The Story
Why it exists.
The beginning
Toskovat' named this one for the moment after the final bow. That held breath. The hope that the applause means come back, one more time. In interviews, David-Lev Jipa-Slivinschi has described his creative process as beginning with a feeling rather than a formula, an emotional memory that demands to be made tangible. Curtain Call started there: the specific ache of hoping someone returns, of buying their favorite pralines and never eating them. Of wanting one final act when the other person never acted at all. The Romanian perfumer translated that into a fragrance that opens tart and bright, then deepens into something warmer, longer, more unresolved. The elderflower note carries that particular sadness, sweet but with a tartness that lingers like a memory you've been chewing on.

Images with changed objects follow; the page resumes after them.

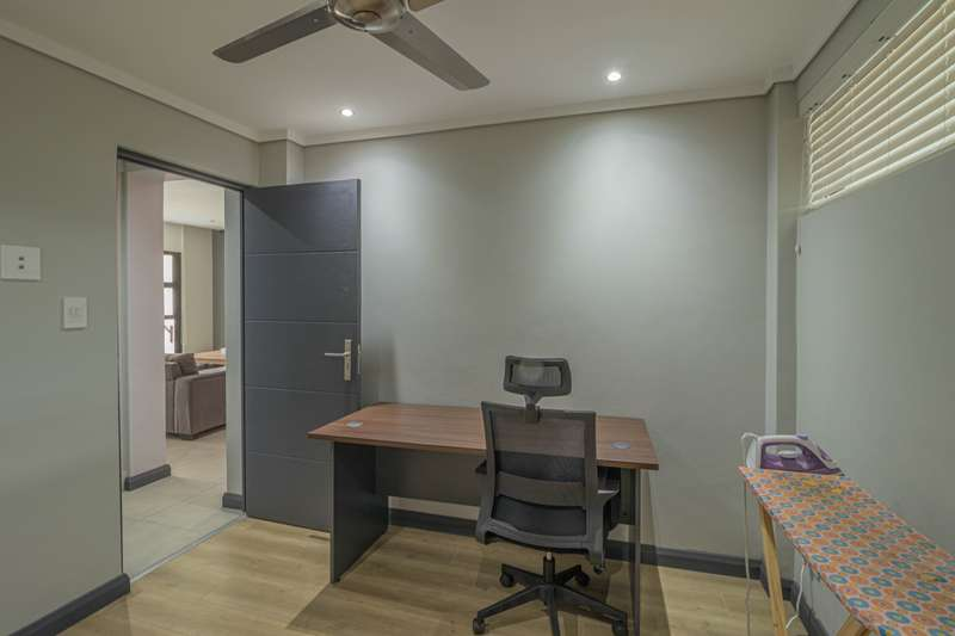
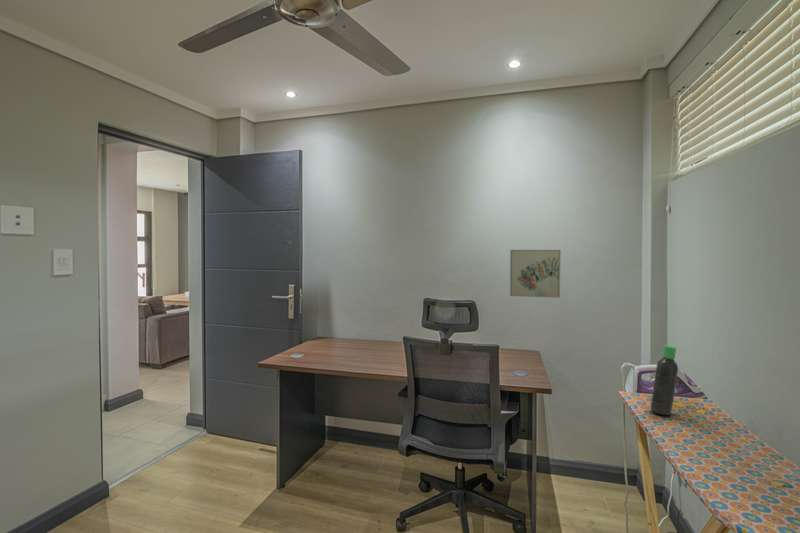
+ wall art [509,249,561,299]
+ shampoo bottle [650,344,679,416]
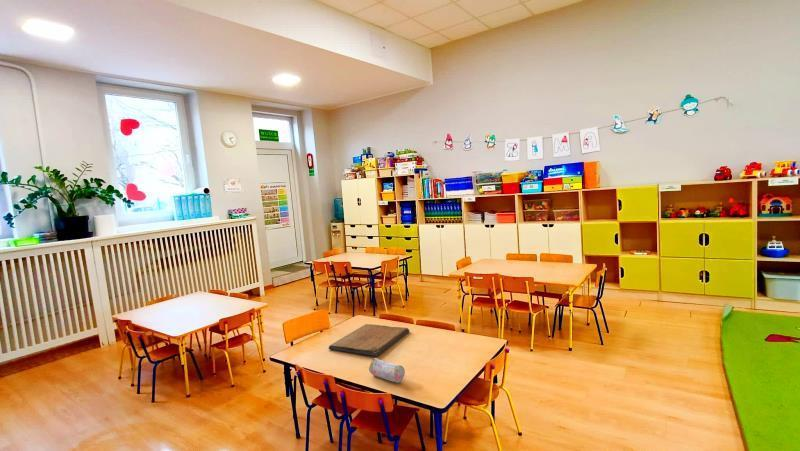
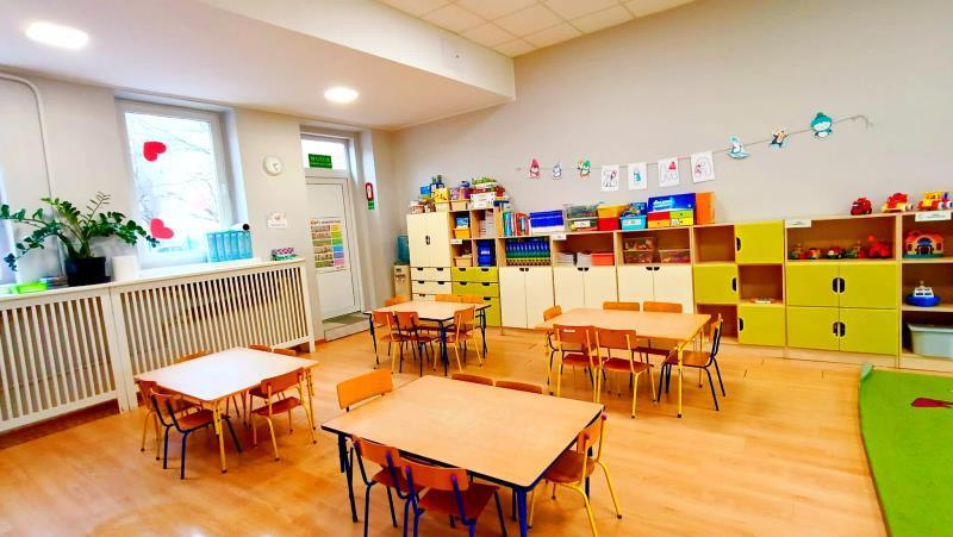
- religious icon [328,323,410,357]
- pencil case [368,357,406,384]
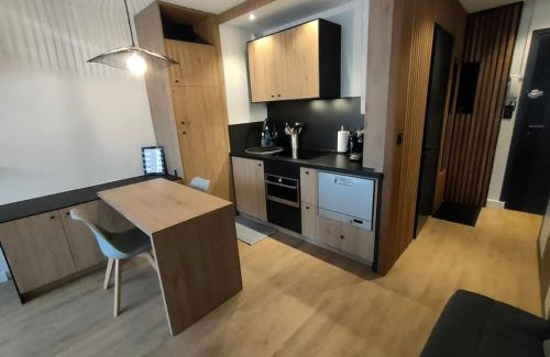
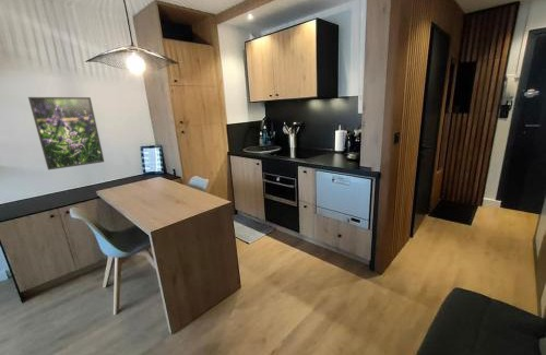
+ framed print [27,96,105,171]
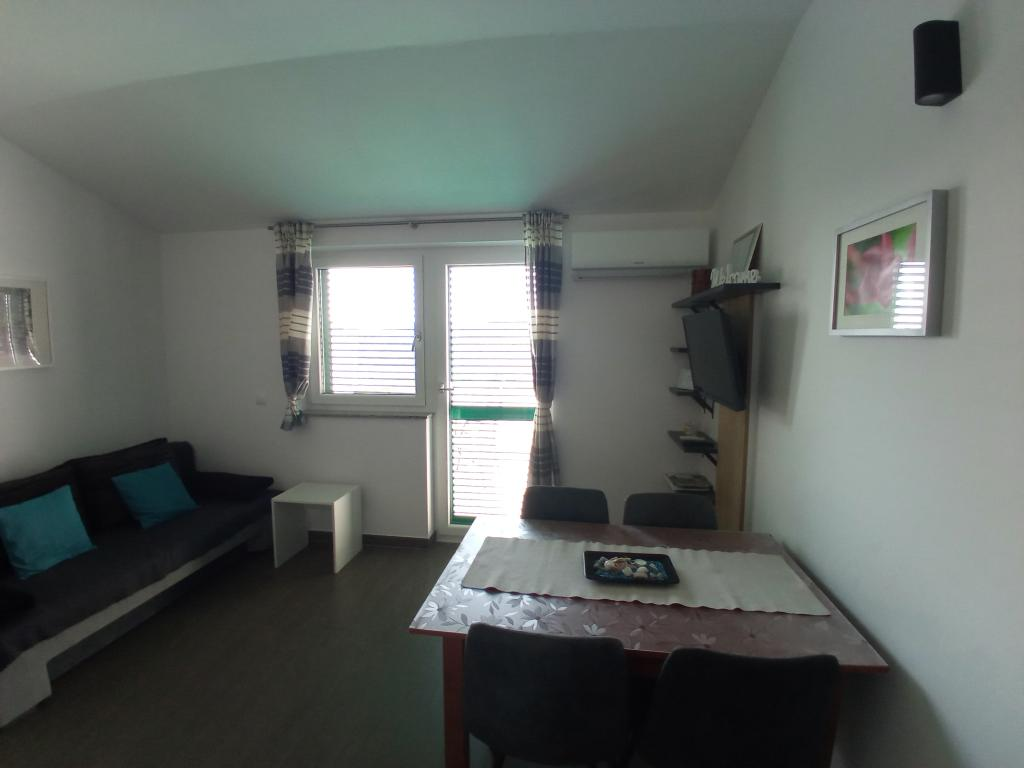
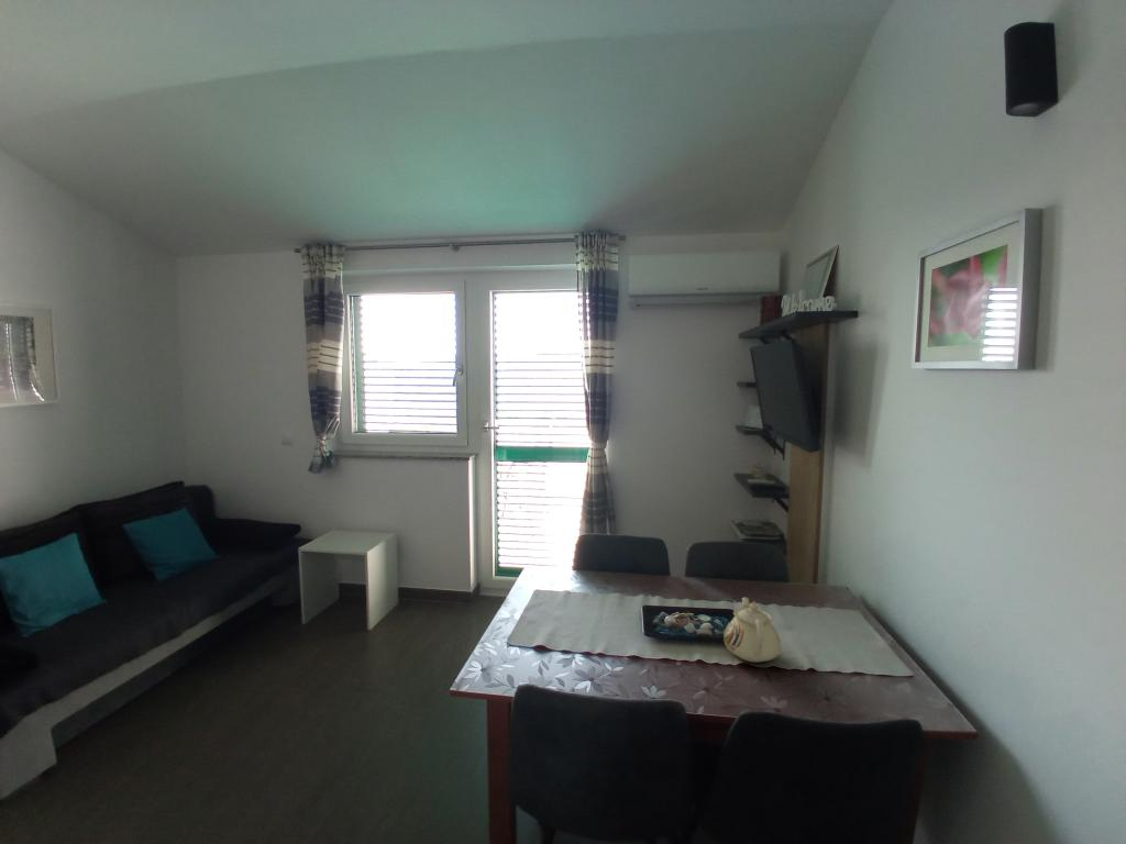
+ teapot [722,597,782,664]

What makes Curtain Call unusual is the elderflower working against the praline. Praline is pure comfort, sweetness as reward. Elderflower is sweetness with a back note of astringency, a slight bitterness that prevents the whole composition from becoming a dessert. In most fruity-florals, the sweet notes win completely. Here they hold tension with each other for the first hour. The base of tobacco absolute and gurjum balsam adds another layer of complexity. Gurjum balsam is a dense, resinous material more common in oud compositions than in fruity florals. It gives Curtain Call a resinous weight underneath the powdery florals, the kind of depth that makes skin smell expensive rather than just sweet.
The evolution
The opening is a sharp, tart burst. Blood orange hits first, bright and immediate, almost astringent in its freshness. Raspberry follows within seconds, softening the citrus into something rounder. The praline and elderflower arrive together, and for the first twenty minutes the composition reads as confectionery: sweet, slightly powdery, almost bubblegum-adjacent. Then the florals take over. Magnolia opens first, creamy and large-blossomed, quickly joined by white rose and jasmine. The jasmine is well-behaved here, not indolic, not sharp. It reads as warm rather than heady. Musk underneath smooths everything into something velvety. By the second hour, the tobacco absolute emerges. It doesn't dominate, it anchors. The sweetness doesn't disappear but it matures, becoming less confection and more something warm and slightly smoky. Vanilla and tonka bean carry the drydown for another four to six hours depending on skin. Patchouli adds earthiness at the very base. The next morning, skin holds a faint trace of vanilla and tobacco, not sweet anymore, just warm.
Cultural impact
Since its 2022 debut, Curtain Call has divided opinion in ways that reveal more about the wearer than the fragrance. Community reviews describe it as surprisingly feminine despite the unisex classification, with comparisons to Coco Mademoiselle surfacing repeatedly. One reviewer distilled it to a single phrase: sapphic romance bottled into a fragrance. The elderflower note appears frequently in discussions, either as a nostalgic draw or a polarizing element that keeps the sweetness from feeling generic. Toskovat' occupies an unusual position in the niche landscape: self-taught, Romanian, deliberately anti-conventional, and already drawing comparisons to major houses despite releasing only a handful of scents.